In this scenario, a company can make the rules specific to the type of data and the type of access that should occur. For example, they could set up data access policies and then assign the policies appropriate to the roles:
- PII SSN – No Access
- PII SSN – Last Four
- PII SSN – Full Access
- PII Phone – No Access
- PII Phone – Last Four
- PII Phone – Full Access
A specific role could then be granted one or more of these policies. Sales may get PII Phone – Full Access + PII SSN No Access.
As data is loaded into Snowflake, it is classified in real-time and brought in with that classification such that it fits into one of these roles via how it’s tagged. Companies can then use Okta or Active Directory to assign these policies to roles.
This means that as the data changes, it’s classified in a variable way, and as the users change, whether they’re new users or existing users gaining or shedding roles and responsibilities, they’re added to new roles and policies in a variable way. The policies, however, are set just once because the rules around which kinds of data are sensitive and how they should be controlled don’t change.
This is the most scalable approach to access control.
Case Three: Changing Data, Changing Rules, Changing Users
Unfortunately, not every company can fit into the previous scenarios. The third situation is the most challenging: The data changes constantly, the rules change constantly and the users change constantly. We see this more often than you might think, but in specific types of companies: very large enterprises acquiring new companies in new markets or moving into new locations with new regulatory environments that are all very data-driven and data-focused throughout the entire business.
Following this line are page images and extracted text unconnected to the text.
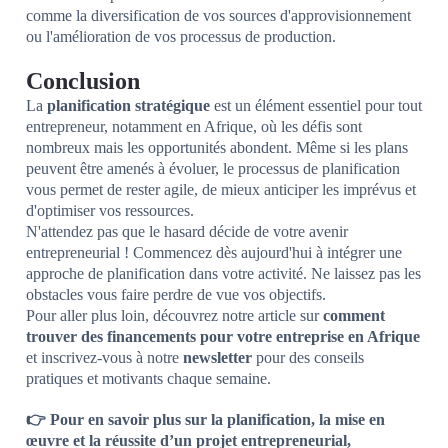
comme la diversification de vos sources d'approvisionnement
ou l'amélioration de vos processus de production.
Conclusion
La
planification stratégique
est un élément essentiel pour tout
entrepreneur, notamment en Afrique, où les défis sont
nombreux mais les opportunités abondent. Même si les plans
peuvent être amenés à évoluer, le processus de planification
vous permet de rester agile, de mieux anticiper les imprévus et
d'optimiser vos ressources.
N'attendez pas que le hasard décide de votre avenir
entrepreneurial ! Commencez dès aujourd'hui à intégrer une
approche de planification dans votre activité. Ne laissez pas les
obstacles vous faire perdre de vue vos objectifs.
Pour aller plus loin, découvrez notre article sur
comment
trouver des financements pour votre entreprise en Afrique
et inscrivez-vous à notre
newsletter
pour des conseils
pratiques et motivants chaque semaine.
👉
Pour en savoir plus sur la planification, la mise en
œuvre et la réussite d’un projet entrepreneurial,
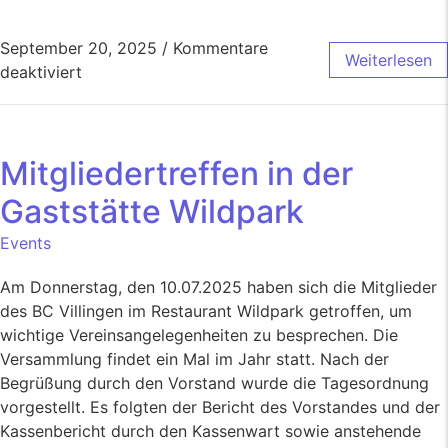
September 20, 2025
/
Kommentare
Weiterlesen
deaktiviert
Mitgliedertreffen in der
Gaststätte Wildpark
Events
Am Donnerstag, den 10.07.2025 haben sich die Mitglieder
des BC Villingen im Restaurant Wildpark getroffen, um
wichtige Vereinsangelegenheiten zu besprechen. Die
Versammlung findet ein Mal im Jahr statt. Nach der
Begrüßung durch den Vorstand wurde die Tagesordnung
vorgestellt. Es folgten der Bericht des Vorstandes und der
Kassenbericht durch den Kassenwart sowie anstehende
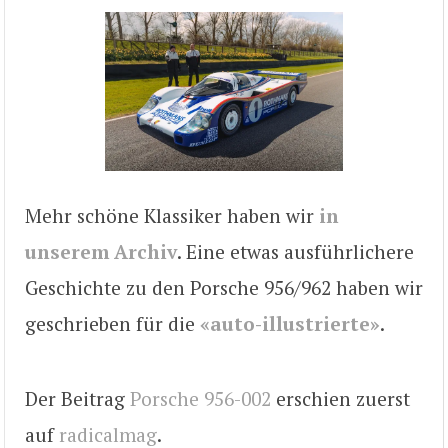
Mehr schöne Klassiker haben wir
in
unserem Archiv
. Eine etwas ausführlichere
Geschichte zu den Porsche 956/962 haben wir
geschrieben für die
«auto-illustrierte»
.
Der Beitrag
Porsche 956-002
erschien zuerst
auf
radicalmag
.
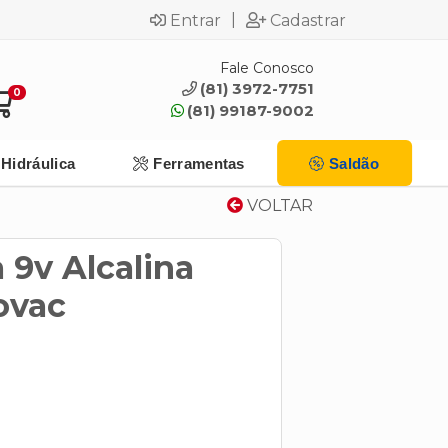
|
Entrar
Cadastrar
Fale Conosco
(81) 3972-7751
0
(81) 99187-9002
Hidráulica
Ferramentas
Saldão
VOLTAR
a 9v Alcalina
ovac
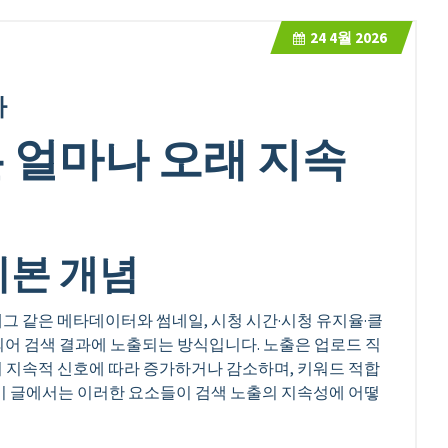
24
4월 2026
까
 얼마나 오래 지속
기본 개념
그 같은 메타데이터와 썸네일, 시청 시간·시청 유지율·클
되어 검색 결과에 노출되는 방식입니다. 노출은 업로드 직
 지속적 신호에 따라 증가하거나 감소하며, 키워드 적합
 이 글에서는 이러한 요소들이 검색 노출의 지속성에 어떻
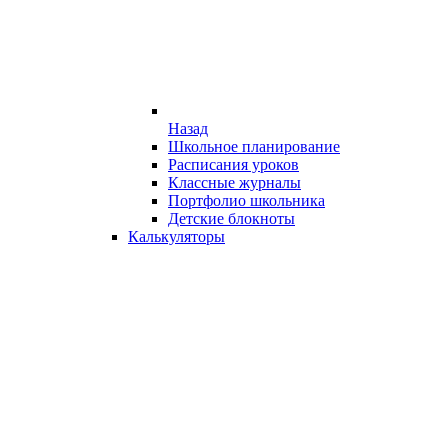
Назад
Школьное планирование
Расписания уроков
Классные журналы
Портфолио школьника
Детские блокноты
Калькуляторы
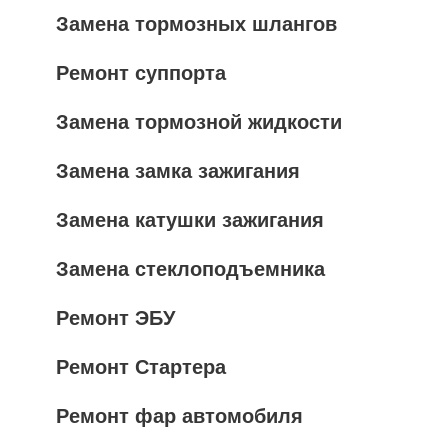
Замена тормозных шлангов
Ремонт суппорта
Замена тормозной жидкости
Замена замка зажигания
Замена катушки зажигания
Замена стеклоподъемника
Ремонт ЭБУ
Ремонт Стартера
Ремонт фар автомобиля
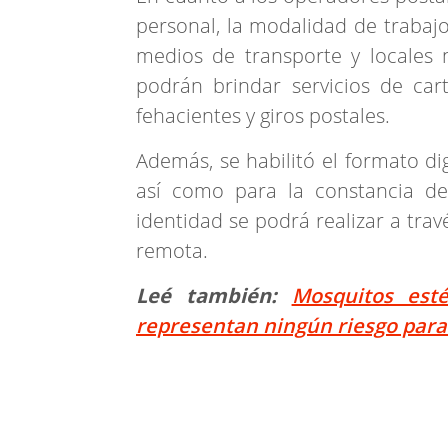
personal, la modalidad de trabajo,
medios de transporte y locales 
podrán brindar servicios de ca
fehacientes y giros postales.
Además, se habilitó el formato di
así como para la constancia de 
identidad se podrá realizar a tra
remota.
Leé también:
Mosquitos est
representan ningún riesgo para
These enterprises must deal with a trifecta of variability: new types of data coming in, new rules based on the industry and location and new users across the company wanting and needing access. Because they’re out in front at the leading edge, they’re all still just figuring out how to manage all these moving parts.
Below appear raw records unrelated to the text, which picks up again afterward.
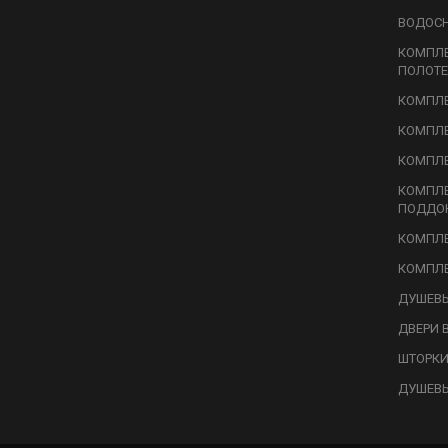
ВОДОС
КОМПЛ
ПОЛОТЕ
КОМПЛЕ
КОМПЛЕ
КОМПЛЕ
КОМПЛ
ПОДДО
КОМПЛЕ
КОМПЛЕ
ДУШЕВЫ
ДВЕРИ 
ШТОРКИ
ДУШЕВ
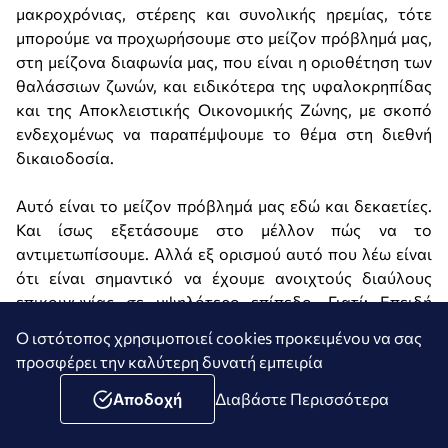
μακροχρόνιας, στέρεης και συνολικής ηρεμίας, τότε
μπορούμε να προχωρήσουμε στο μείζον πρόβλημά μας,
στη μείζονα διαφωνία μας, που είναι η οριοθέτηση των
θαλάσσιων ζωνών, και ειδικότερα της υφαλοκρηπίδας
και της Αποκλειστικής Οικονομικής Ζώνης, με σκοπό
ενδεχομένως να παραπέμψουμε το θέμα στη διεθνή
δικαιοδοσία.
Αυτό είναι το μείζον πρόβλημά μας εδώ και δεκαετίες.
Και ίσως εξετάσουμε στο μέλλον πώς να το
αντιμετωπίσουμε. Αλλά εξ ορισμού αυτό που λέω είναι
ότι είναι σημαντικό να έχουμε ανοιχτούς διαύλους
επικοινωνίας σε υψηλότερο επίπεδο. Γιατί; Επειδή
πρέπει να καθιερώσουμε το μοντέλο ότι όποτε υπάρχει
Ο ιστότοπος χρησιμοποιεί cookies προκειμένου να σας
μια διαφωνία, δεν υπάρχει λόγος να δημιουργείται
προσφέρει την καλύτερη δυνατή εμπειρία
κρίση από αυτήν. Αυτό που συνέβαινε στο παρελθόν
ήταν ότι κάθε διαφωνία κατέληγε σε μια τεράστια κρίση.
Αποδοχή
Διαβάστε Περισσότερα
Αυτό πρέπει να το αποτρέψουμε. Πρέπει να έχουμε
μηχανισμούς αποσυμπίεσης της έντασης. Και αυτό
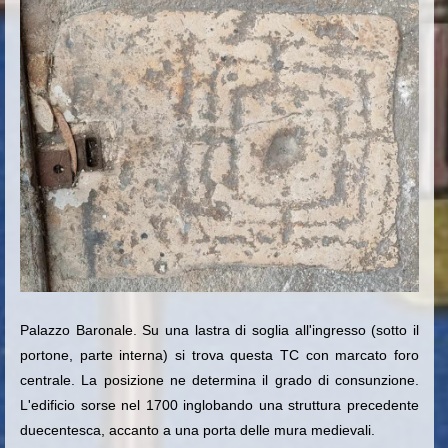
Palazzo Baronale. Su una lastra di soglia all'ingresso (sotto il
portone, parte interna) si trova questa TC con marcato foro
centrale. La posizione ne determina il grado di consunzione.
L'edificio sorse nel 1700 inglobando una struttura precedente
duecentesca, accanto a una porta delle mura medievali.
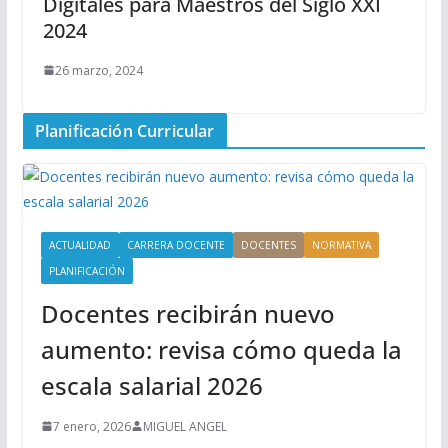
Digitales para Maestros del Siglo XXI
2024
26 marzo, 2024
Planificación Curricular
ACTUALIDAD
CARRERA DOCENTE
DOCENTES
NORMATIVA
PLANIFICACIÓN
Docentes recibirán nuevo
aumento: revisa cómo queda la
escala salarial 2026
7 enero, 2026
MIGUEL ANGEL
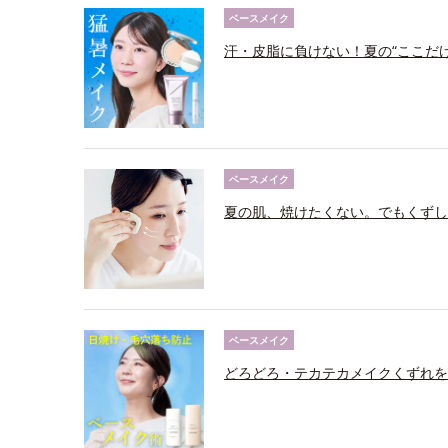
ベースメイク
汗・皮脂に負けない！夏の“ここだ
ベースメイク
夏の肌、焼けたくない。でもくずし
ベースメイク
どろどろ・テカテカメイクくずれを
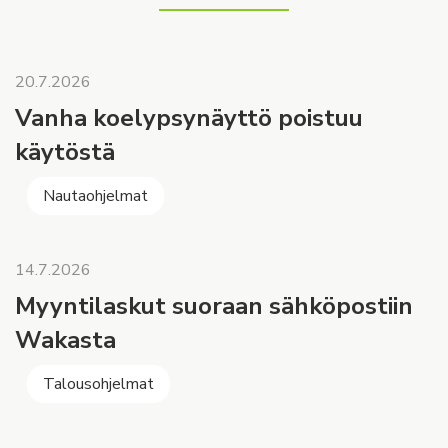
20.7.2026
Vanha koelypsynäyttö poistuu
käytöstä
Nautaohjelmat
14.7.2026
Myyntilaskut suoraan sähköpostiin
Wakasta
Talousohjelmat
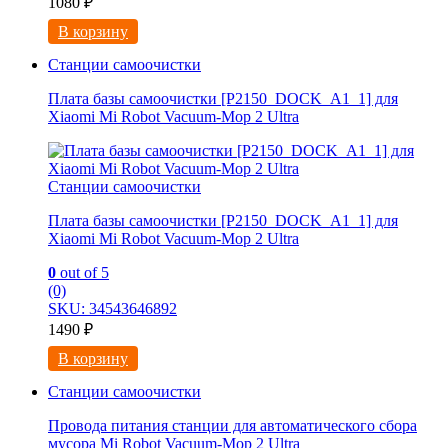
1080
₽
В корзину
Станции самоочистки
Плата базы самоочистки [P2150_DOCK_A1_1] для
Xiaomi Mi Robot Vacuum-Mop 2 Ultra
Станции самоочистки
Плата базы самоочистки [P2150_DOCK_A1_1] для
Xiaomi Mi Robot Vacuum-Mop 2 Ultra
0
out of 5
(0)
SKU: 34543646892
1490
₽
В корзину
Станции самоочистки
Провода питания станции для автоматического сбора
мусора Mi Robot Vacuum-Mop 2 Ultra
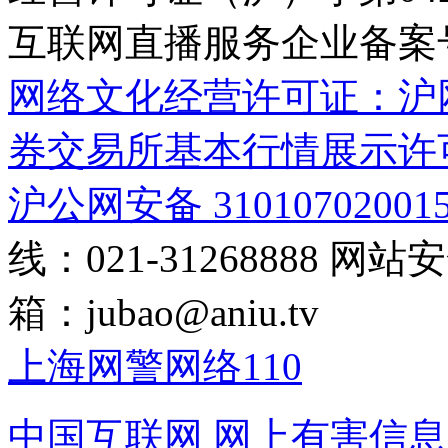
互联网直播服务企业备案号：2
网络文化经营许可证：沪网文[2
券交易所基本行情展示许
沪公网安备 31010702001
线：021-31268888
网站安全
箱：
jubao@aniu.tv
上海网警网络110
中国互联网
网上有害信息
In this case, a user may need to switch out their role multiple times throughout the day and hence access depending on what team they’re working with and the hat they’re wearing.
A data engineer, for example, might be helping the sales team with something, and the next fire to put out is with the data science team. Their functional role might be data quality engineer, and within that function, the user can be an admin for some data sets but just a data consumer for others; for example, the user could be an account admin for marketing because they’re GDPR-certified but a read-only user for finance because they don’t have a Series 7 and can’t see customer income statements.
Because it’s challenging to set up static rules in this scenario, a hierarchy structure allows the RBAC to scale by placing policy over both functional roles and technical roles. Instead of making (and updating) a ridiculous number of separate roles, a data team can use that custom logic to evaluate the user when they’re running a query (What hat are they wearing when running the query?) and the classification of the data they’re trying to access. They can write about 8 or 10 lines of code that evaluate this dynamically and apply the correct access level for the role they’re playing at the time.
Role Hierarchy:
Conclusion
The key to an effective data access control structure is understanding the fundamental forces affecting your data. Every business is different in the way that it consumes, stores and processes data, in the way in which it follows regulations or defines internal policies, and in how it onboards, offboards, and categorizes its users. Those three dimensions can be unique to every organization but will generally fall into one of the above categories.
Starting from one of these as a foundation will help ensure your access controls are scalable and manageable for your business environment and, more than anything else, secure.